Citroen’s hiatus from the large car market looks set to come to an end, with the company’s CEO confirming that the brand is planning to return to the dwindling large sedan sector.

The comments were made to Britain’s Autocar, where CEO Linda Jackson said “there will be a new large saloon, because having one in the line up is a crucial part of being a big manufacturer”.

Citroen hasn’t been entirely absent from the large car market, with a China-only C6 sedan introduced in 2016 (below), lacking the trademark avant garde styling traditionally associated with Citroen’s flagship.

The European market however has been without a C6 since 2012, with the slightly smaller C5 coming to an end in 2017, taking with it the brand’s iconic hydropneumatic suspension system.

Although the popularity of SUVs continue to rise around the world (something Citroen has addressed with cars like the C4 Cactus, C3 Aircross, and coming C5 Aircross), Chiana’s love of traditional sedans is strong enough to see the company re-enter the large saloon market.

Such a model is far from certain to be offered in Australia. Setting aside commercial vans Citroen sells just three passenger models locally – the C3 hatch, C4 Cactus, and Grand C4 Picasso people mover, with the C3 Aircross small SUV due later this year.

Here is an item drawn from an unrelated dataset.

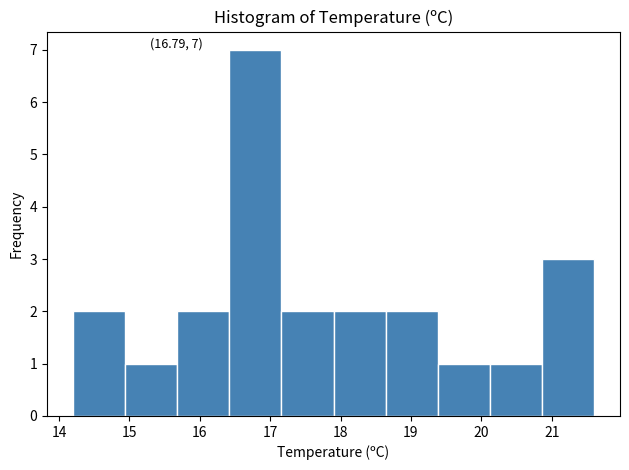

Over which range of the x-axis is the bar tallest?

16.42 to 17.16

Other markets such as the UK have a more comprehensive range.

Citroen's last 'real' C6 debuted in 2006

With Citroen’s parent company Groupe PSA also in control of former GM brand, Opel, the new large sedan is likely to share key mechanical and construction elements with the next generation Opel Insignia - the current generation of which will go on sale in Australia this year as the Holden Commodore.

While the current arrangement between GM and PSA ensures supply of current generation models like the Commodore and Astra, a cloud hangs over the supply of next-generation products, with Holden potentially forced to switch supply to one of GM’s other divisions, with Chevrolet and Buick the obvious frontrunners if that is to be the case.